■ **WORK TASK**
Omitting all images, output the entries that follow exactly as written.

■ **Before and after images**

┏━━

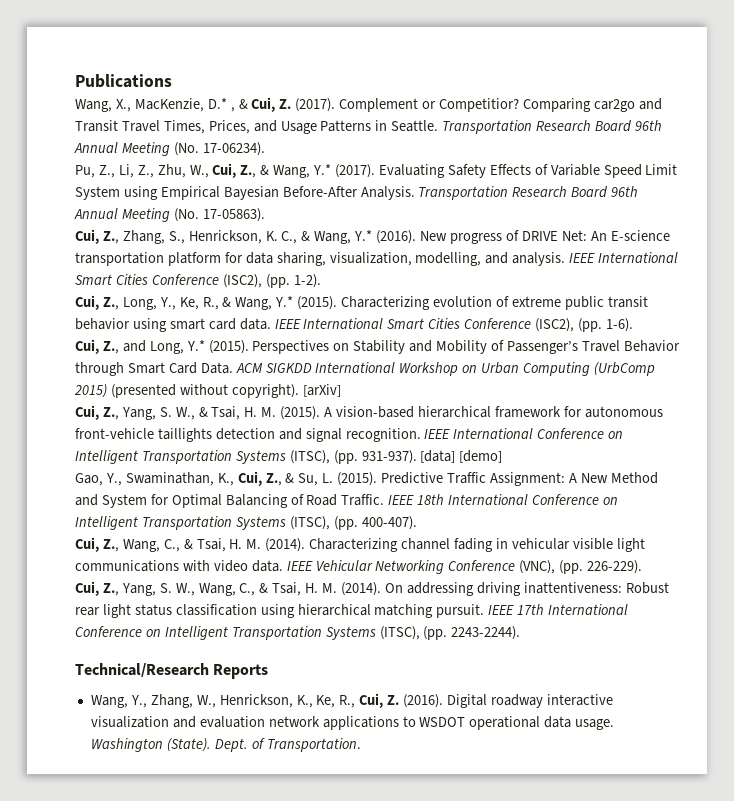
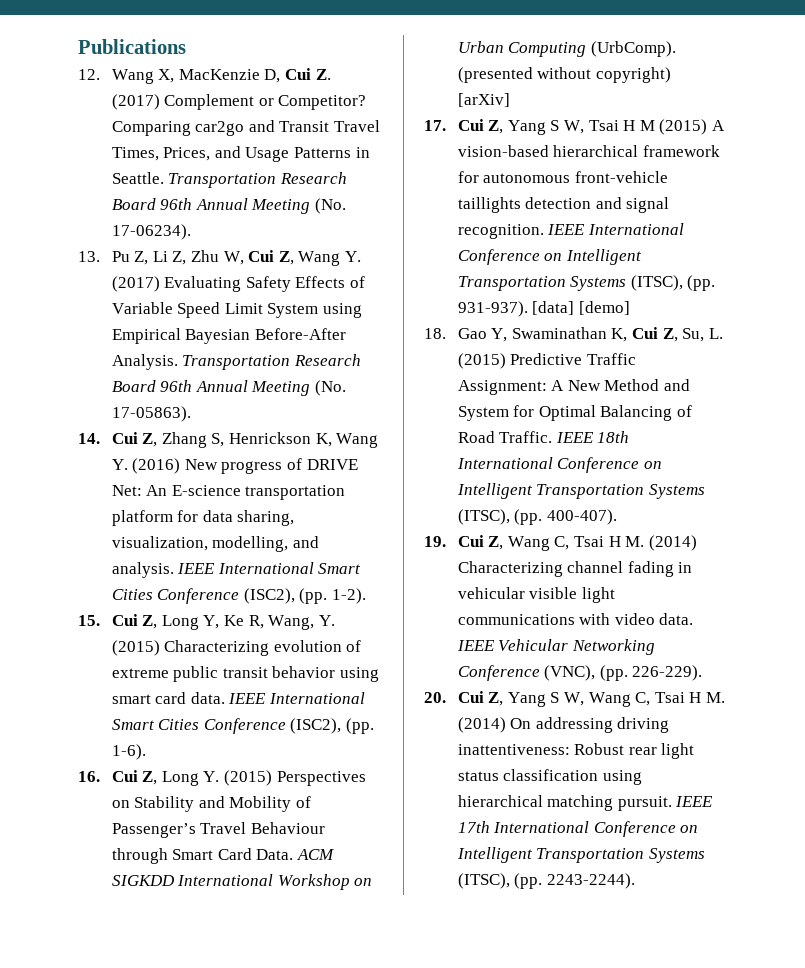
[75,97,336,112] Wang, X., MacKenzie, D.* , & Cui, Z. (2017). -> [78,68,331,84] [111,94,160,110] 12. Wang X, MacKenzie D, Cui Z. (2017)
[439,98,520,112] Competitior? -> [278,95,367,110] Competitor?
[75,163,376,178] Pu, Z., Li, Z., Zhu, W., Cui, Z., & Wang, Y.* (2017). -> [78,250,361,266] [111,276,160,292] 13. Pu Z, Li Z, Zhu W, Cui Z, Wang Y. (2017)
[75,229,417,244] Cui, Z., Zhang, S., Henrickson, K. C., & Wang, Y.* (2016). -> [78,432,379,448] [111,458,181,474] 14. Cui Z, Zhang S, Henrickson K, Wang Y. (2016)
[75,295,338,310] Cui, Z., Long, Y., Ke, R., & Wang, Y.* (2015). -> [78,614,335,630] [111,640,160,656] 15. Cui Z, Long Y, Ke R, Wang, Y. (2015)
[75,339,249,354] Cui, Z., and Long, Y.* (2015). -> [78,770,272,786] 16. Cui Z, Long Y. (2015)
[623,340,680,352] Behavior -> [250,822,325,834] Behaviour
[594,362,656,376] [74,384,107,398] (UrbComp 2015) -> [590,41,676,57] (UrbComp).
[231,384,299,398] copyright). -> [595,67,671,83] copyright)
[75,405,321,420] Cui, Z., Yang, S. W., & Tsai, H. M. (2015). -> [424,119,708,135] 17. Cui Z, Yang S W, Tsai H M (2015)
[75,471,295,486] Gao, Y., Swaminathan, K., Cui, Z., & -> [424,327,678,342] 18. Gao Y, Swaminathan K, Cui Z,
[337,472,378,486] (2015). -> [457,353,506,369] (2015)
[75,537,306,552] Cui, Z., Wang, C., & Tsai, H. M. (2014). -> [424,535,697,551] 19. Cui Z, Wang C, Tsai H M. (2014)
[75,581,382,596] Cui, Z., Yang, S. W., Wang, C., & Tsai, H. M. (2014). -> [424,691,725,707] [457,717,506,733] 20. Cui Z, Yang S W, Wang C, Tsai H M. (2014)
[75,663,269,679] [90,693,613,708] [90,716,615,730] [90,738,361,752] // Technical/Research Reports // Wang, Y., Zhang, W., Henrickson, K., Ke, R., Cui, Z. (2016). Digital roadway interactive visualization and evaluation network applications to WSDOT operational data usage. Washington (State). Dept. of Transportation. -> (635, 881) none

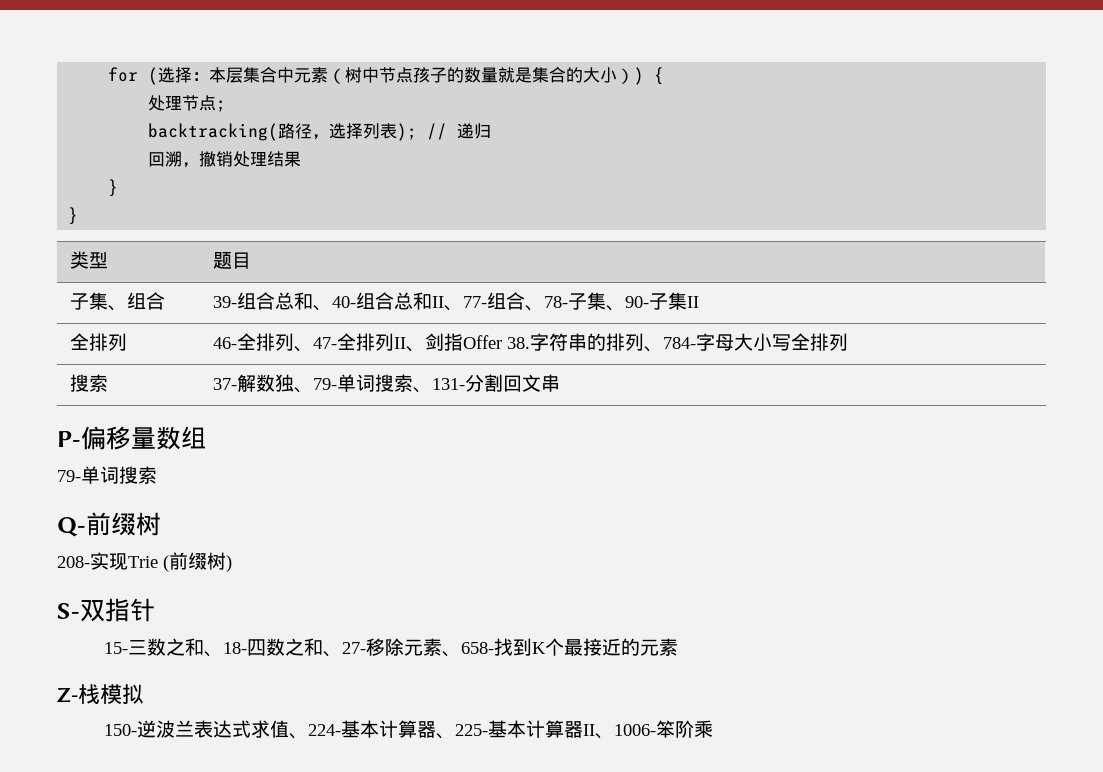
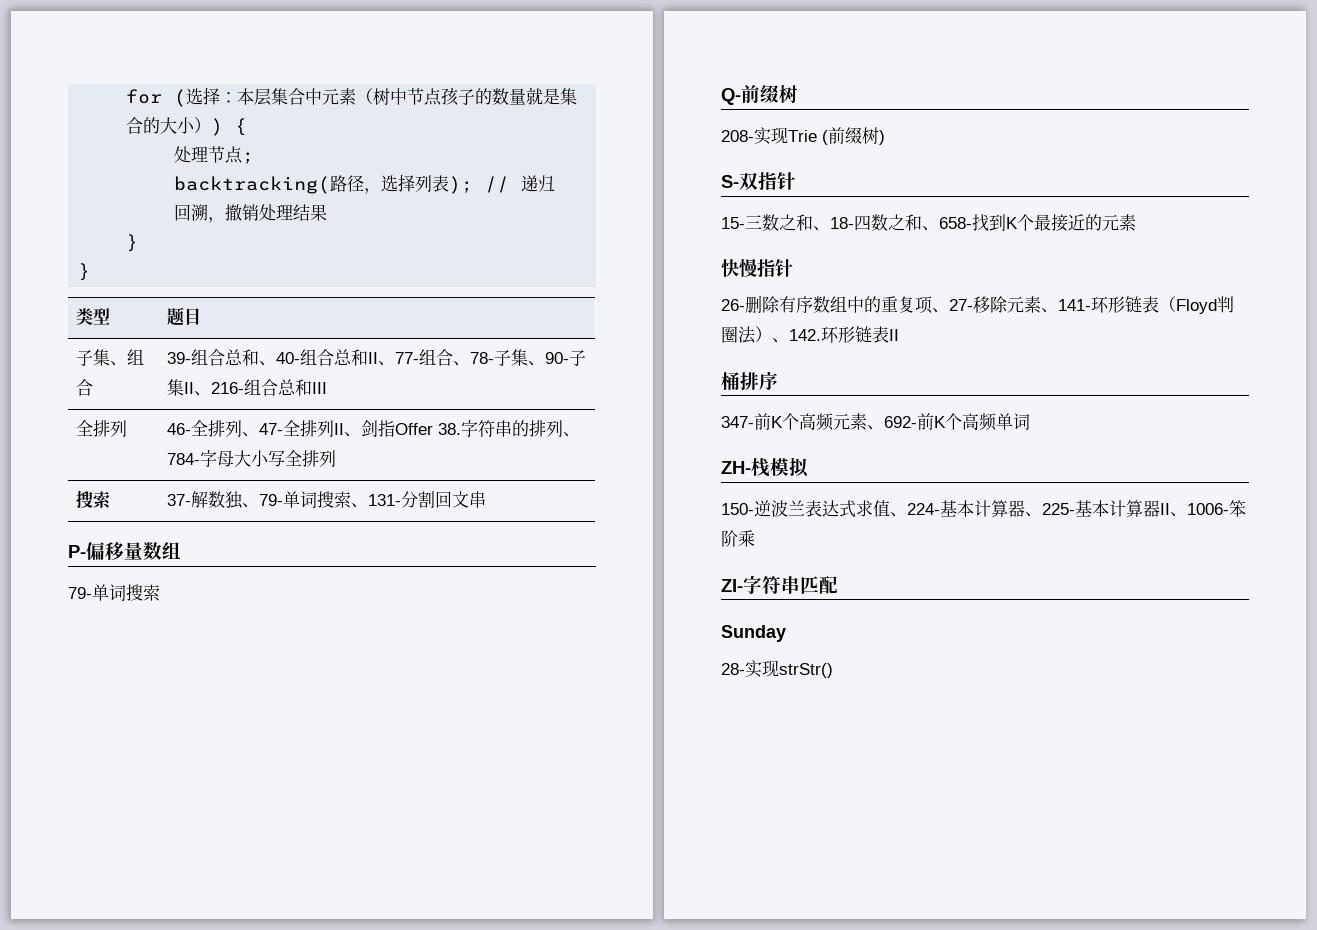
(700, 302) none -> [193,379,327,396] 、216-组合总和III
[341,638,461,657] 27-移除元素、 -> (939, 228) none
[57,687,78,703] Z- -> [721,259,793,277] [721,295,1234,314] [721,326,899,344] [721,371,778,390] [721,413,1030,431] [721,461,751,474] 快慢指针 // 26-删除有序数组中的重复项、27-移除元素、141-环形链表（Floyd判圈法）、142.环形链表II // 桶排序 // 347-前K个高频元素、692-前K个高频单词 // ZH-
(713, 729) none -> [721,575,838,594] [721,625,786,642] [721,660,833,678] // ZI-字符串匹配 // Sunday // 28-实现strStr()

┗━━

■ **ANSWER BELOW**
[75,97,336,112] Wang, X., MacKenzie, D.* , & Cui, Z. (2017). -> [78,68,331,84] [111,94,160,110] 12. Wang X, MacKenzie D, Cui Z. (2017)
[439,98,520,112] Competitior? -> [278,95,367,110] Competitor?
[75,163,376,178] Pu, Z., Li, Z., Zhu, W., Cui, Z., & Wang, Y.* (2017). -> [78,250,361,266] [111,276,160,292] 13. Pu Z, Li Z, Zhu W, Cui Z, Wang Y. (2017)
[75,229,417,244] Cui, Z., Zhang, S., Henrickson, K. C., & Wang, Y.* (2016). -> [78,432,379,448] [111,458,181,474] 14. Cui Z, Zhang S, Henrickson K, Wang Y. (2016)
[75,295,338,310] Cui, Z., Long, Y., Ke, R., & Wang, Y.* (2015). -> [78,614,335,630] [111,640,160,656] 15. Cui Z, Long Y, Ke R, Wang, Y. (2015)
[75,339,249,354] Cui, Z., and Long, Y.* (2015). -> [78,770,272,786] 16. Cui Z, Long Y. (2015)
[623,340,680,352] Behavior -> [250,822,325,834] Behaviour
[594,362,656,376] [74,384,107,398] (UrbComp 2015) -> [590,41,676,57] (UrbComp).
[231,384,299,398] copyright). -> [595,67,671,83] copyright)
[75,405,321,420] Cui, Z., Yang, S. W., & Tsai, H. M. (2015). -> [424,119,708,135] 17. Cui Z, Yang S W, Tsai H M (2015)
[75,471,295,486] Gao, Y., Swaminathan, K., Cui, Z., & -> [424,327,678,342] 18. Gao Y, Swaminathan K, Cui Z,
[337,472,378,486] (2015). -> [457,353,506,369] (2015)
[75,537,306,552] Cui, Z., Wang, C., & Tsai, H. M. (2014). -> [424,535,697,551] 19. Cui Z, Wang C, Tsai H M. (2014)
[75,581,382,596] Cui, Z., Yang, S. W., Wang, C., & Tsai, H. M. (2014). -> [424,691,725,707] [457,717,506,733] 20. Cui Z, Yang S W, Wang C, Tsai H M. (2014)
[75,663,269,679] [90,693,613,708] [90,716,615,730] [90,738,361,752] // Technical/Research Reports // Wang, Y., Zhang, W., Henrickson, K., Ke, R., Cui, Z. (2016). Digital roadway interactive visualization and evaluation network applications to WSDOT operational data usage. Washington (State). Dept. of Transportation. -> (635, 881) none

(700, 302) none -> [193,379,327,396] 、216-组合总和III
[341,638,461,657] 27-移除元素、 -> (939, 228) none
[57,687,78,703] Z- -> [721,259,793,277] [721,295,1234,314] [721,326,899,344] [721,371,778,390] [721,413,1030,431] [721,461,751,474] 快慢指针 // 26-删除有序数组中的重复项、27-移除元素、141-环形链表（Floyd判圈法）、142.环形链表II // 桶排序 // 347-前K个高频元素、692-前K个高频单词 // ZH-
(713, 729) none -> [721,575,838,594] [721,625,786,642] [721,660,833,678] // ZI-字符串匹配 // Sunday // 28-实现strStr()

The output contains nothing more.